Kossi Aguessy’s exhibition at the Palais de Lomé
© The Art Newspaper/Julia Michalska

Indeed, the arrival of the Palais de Lomé appears to have already spawned other artistic initiatives in the country. Sandra Agbessi, the curator of the Kossi Aguessy exhibition, is planning to relaunch her artist residency, Le Laboratoire, in Lomé next year, while two commercial galleries are due to open in the capital soon, as well as another near the picturesque Lake Togo.

The institution is also helping to chip away at the stereotype that African venues are unfit to exhibit repatriated material. “The Palais has resources that will certainly make collaboration easier,” says a spokesman of Berlin’s Humboldt Forum at the inauguration of the Palais de Lomé.
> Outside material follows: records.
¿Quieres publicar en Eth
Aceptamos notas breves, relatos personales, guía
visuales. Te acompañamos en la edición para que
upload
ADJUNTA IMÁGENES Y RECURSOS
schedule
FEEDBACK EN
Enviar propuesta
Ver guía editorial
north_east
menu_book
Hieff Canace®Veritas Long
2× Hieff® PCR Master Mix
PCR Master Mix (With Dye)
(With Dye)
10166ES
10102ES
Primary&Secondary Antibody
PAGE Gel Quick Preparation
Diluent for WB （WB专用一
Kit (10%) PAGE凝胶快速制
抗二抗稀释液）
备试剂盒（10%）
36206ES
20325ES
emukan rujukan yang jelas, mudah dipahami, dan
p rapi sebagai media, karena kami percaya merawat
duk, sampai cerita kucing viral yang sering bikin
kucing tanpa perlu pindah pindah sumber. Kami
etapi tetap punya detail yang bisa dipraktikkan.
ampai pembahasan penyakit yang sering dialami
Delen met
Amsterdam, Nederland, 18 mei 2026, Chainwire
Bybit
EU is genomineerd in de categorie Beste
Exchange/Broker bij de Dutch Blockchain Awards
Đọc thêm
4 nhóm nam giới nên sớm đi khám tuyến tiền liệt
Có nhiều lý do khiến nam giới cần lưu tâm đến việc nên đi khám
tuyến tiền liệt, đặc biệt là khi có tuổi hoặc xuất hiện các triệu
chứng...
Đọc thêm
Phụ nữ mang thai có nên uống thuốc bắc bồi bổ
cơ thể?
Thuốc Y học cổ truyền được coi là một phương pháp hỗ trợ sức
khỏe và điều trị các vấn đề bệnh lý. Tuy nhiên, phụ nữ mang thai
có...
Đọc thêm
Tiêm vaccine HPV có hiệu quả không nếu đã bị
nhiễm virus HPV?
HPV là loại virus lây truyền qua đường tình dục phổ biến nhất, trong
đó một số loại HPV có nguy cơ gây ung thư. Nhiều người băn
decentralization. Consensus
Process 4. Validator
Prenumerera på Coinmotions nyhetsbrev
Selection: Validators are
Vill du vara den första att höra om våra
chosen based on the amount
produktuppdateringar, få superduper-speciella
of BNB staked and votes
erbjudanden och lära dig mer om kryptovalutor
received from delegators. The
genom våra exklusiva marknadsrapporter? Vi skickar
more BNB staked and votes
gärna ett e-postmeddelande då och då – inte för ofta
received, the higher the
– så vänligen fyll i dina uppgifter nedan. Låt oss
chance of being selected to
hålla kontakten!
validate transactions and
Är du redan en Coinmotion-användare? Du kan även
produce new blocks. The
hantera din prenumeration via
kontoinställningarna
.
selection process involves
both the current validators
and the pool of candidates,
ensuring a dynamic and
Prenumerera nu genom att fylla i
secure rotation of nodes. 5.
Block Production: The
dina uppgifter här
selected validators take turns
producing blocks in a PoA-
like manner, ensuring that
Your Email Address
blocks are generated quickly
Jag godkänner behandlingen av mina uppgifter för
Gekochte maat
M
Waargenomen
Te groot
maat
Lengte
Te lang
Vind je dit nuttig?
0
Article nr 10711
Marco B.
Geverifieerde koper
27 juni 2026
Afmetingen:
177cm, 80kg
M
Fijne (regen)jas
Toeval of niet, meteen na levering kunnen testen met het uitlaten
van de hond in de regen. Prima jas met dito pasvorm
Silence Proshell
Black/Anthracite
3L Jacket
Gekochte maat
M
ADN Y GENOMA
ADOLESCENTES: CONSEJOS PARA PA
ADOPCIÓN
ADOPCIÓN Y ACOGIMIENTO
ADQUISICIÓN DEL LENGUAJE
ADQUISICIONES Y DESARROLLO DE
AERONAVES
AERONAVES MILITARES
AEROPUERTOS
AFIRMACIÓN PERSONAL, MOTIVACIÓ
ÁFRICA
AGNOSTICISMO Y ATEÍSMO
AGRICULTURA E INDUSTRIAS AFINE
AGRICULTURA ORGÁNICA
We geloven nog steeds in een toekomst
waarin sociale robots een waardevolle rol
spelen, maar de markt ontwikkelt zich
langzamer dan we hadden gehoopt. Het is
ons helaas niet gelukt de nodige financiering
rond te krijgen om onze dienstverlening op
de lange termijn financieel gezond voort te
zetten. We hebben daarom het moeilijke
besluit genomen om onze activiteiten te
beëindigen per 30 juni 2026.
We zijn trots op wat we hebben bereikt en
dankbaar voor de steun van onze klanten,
The future museum, which is due to open in 2020, will house Berlin’s non-European ethnological collections. They contain a number of Togolese objects taken during the German colonial period between 1884 and 1916. During a state visit to Germany in 2018, President Gnassingbé met with Hermann Parzinger, the president of the Prussian Cultural Heritage Foundation, to discuss the future presentation of these artefacts. “There is great interest on both sides to work together, which was expressed on the highest level,” the spokesman says, adding that the forum’s west Africa curator is expected to visit the Palais de Lomé in the coming months.

Sandwiched between Ghana and Benin on the Gulf of Guinea, the small nation of Togo is among the poorest countries in the world. Political instability and human rights violations have hampered opportunities for foreign investment since the end of colonial rule. But the creation of the Palais de Lomé is the latest indicators that the country, rich in phosphates and home to the only deep-water port in coastal west Africa, is developing into an important economic and transport hub in the region (Asky airlines has its hub at Lomé-Tokoin Airport).

“After a series of political, economic and social crises in the 1990s and 2000s, Togo was shunned and portrayed as a wasteland by Togolese artists and writers who rarely spoke about the possibility of future artistic regeneration in a land they are now at odds with. In that sense, the Palais de Lomé can be seen as a gesture of goodwill offered by the President, Faure Gnassingbé, to those who turned their backs on Togo,” writes Claude Grunitzky on his media platform True Africa. Grunitzky is an editor of Togolese descent and the founder of the global lifestyle publication Trace. “The Palais de Lomé is not a perfect museum, but it’s just the kind of museum a city like Lomé needs right now,” he adds.

Lawson says there is no censorship on artists in Togo. The issue, rather, is that “if you want to express yourself freely as an artist, you must have the opportunity to be shown.”